17.02.2019 - 16:10 Uhr
Maxhütte-HaidhofOberpfalz

Messe eine "Erfolgsgeschichte"

Marion Eller ist Berufseinstiegsbegleiterin beim Kolping-Bildungswerk und unterstützt Jugendliche beim Start in die Berufswelt. Am Sonntag begleitet sie den 15-jährigen Max durch die Ausstellung in der Stadthalle Maxhütte-Haidhof.

Bildungseinstiegsbegleiterin Marion Eller informierte sich mit ihrem Schützling am Stand der Firma Schub GmbH. Marion Eckl (links) erläuterte ihnen die Ausbildungsmöglichkeiten.
von Rudolf Hirsch (RHI)Profil

Die Bildungsmesse in Maxhütte-Haidhof bot eine gute Gelegenheit zur Kontaktaufnahme mit Ausbildungsbetrieben. Die Bundesregierung und die Agentur für Arbeit haben das Programm "Berufseinstiegsbegleitung" aufgelegt, mitfinanziert aus dem Europäischen Sozialfonds. Das Kolping-Bildungswerk ist Kooperationspartner und holt Schüler mit Unterstützungsbedarf bereits in der achten Klasse ab, leistet Hilfestellung bei der Prüfungsvorbereitung und bei der Lehrstellensuche und begleitet sie während der ersten sechs Monate im Ausbildungsbetrieb.

Die Teilnahme an dem Projekt ist für die Schüler freiwillig und kostenfrei.

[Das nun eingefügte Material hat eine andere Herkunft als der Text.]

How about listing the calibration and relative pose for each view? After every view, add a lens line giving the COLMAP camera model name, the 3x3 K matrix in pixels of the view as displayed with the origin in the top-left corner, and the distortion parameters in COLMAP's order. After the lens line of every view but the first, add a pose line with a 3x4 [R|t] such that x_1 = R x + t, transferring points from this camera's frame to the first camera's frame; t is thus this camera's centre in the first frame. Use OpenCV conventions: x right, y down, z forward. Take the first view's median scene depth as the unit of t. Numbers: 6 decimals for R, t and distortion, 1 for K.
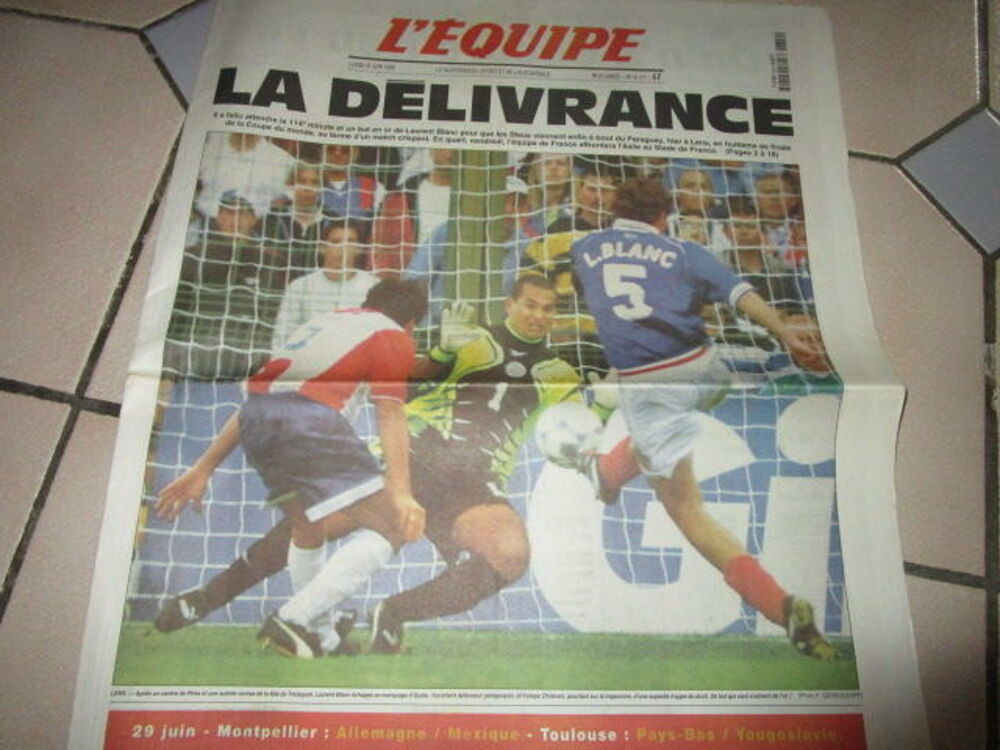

Zu den Aufgaben der Jugendlichen gehört es, Unterstützungsangebote anzunehmen und zu nutzen, beim Berufswahlprozess mitzuarbeiten und Vereinbarungen mit der Berufseinstiegsbegleitung zu treffen und einzuhalten. An der Festlegung und Erreichung der Ziele sind die Eltern, Lehrkräfte und die Berufsberatung maßgeblich beteiligt.

Jemand, der auch Jugendlichen mit Handicap eine Chance bietet, ist die Firma Schub GmbH in Nittenau. Geschäftsführer Ingo Wolf hat bisher gute Erfahrungen gemacht. Das Handelsunternehmen für Werkzeuge und Maschinen bildet Bürokaufleute, Einzelhändler und Fachleute für Lagerlogistik aus. Wäre das etwas für Max? "Im Prinzip schon", sagt Marion Eller, Berufseinstiegsbegleiterin beim Kolping-Bildungswerk, die den 15-Jährigen bei der Ausstellung begleitet. Das einzige Problem: "Wie kommt er von seinem Wohnort Teublitz zum Ausbildungsplatz nach Nittenau?" Doch Betriebsleiter Ingo Wolf sieht in der Bildung von Fahrgemeinschaften durchaus Lösungsmöglichkeiten.

Das wäre auch ganz im Sinne von Bürgermeisterin Susanne Plank, die in ihrer Begrüßungsrede den Einsatz des Kolping-Bildungswerkes für schwer vermittelbare Jugendliche lobte. Stellvertretender Landrat Joachim Hanisch sprach bei der Bildungsmesse vor einer "Erfolgsgeschichte", die die "Lernende Region" seit Jahren erfolgreich fortschreibe. An der 17. Auflage beteiligten sich am Sonntag über 80 Aussteller. Sie deckten ein breites Spektrum ab, vom gewerblichen bis zum kaufmännischen Bereich und von der Dienstleistung bis zum dualen Studium.

Am Montag erwartet die Geschäftsführerin der Lernenden Region, Charlotte Pelka, über 800 Schüler aus dem gesamten Landkreis, die sich im Unterricht auf den Besuch vorbereitet und persönliche Bewerbungsflyer erstellt haben. Die Ausgangssituation hat sich gewandelt. Früher gab es den Wettbewerb der Absolventen um die besten Ausbildungsplätze, inzwischen ist ein Wettstreit der Unternehmen um die fähigsten Köpfe entbrannt. Jetzt geht es darum, auch die Schwächeren fit zu machen für den Arbeitsmarkt.

Großer Andrang herrschte an den Ständen. An der Bildungsmesse beteiligten sich über 80 Aussteller.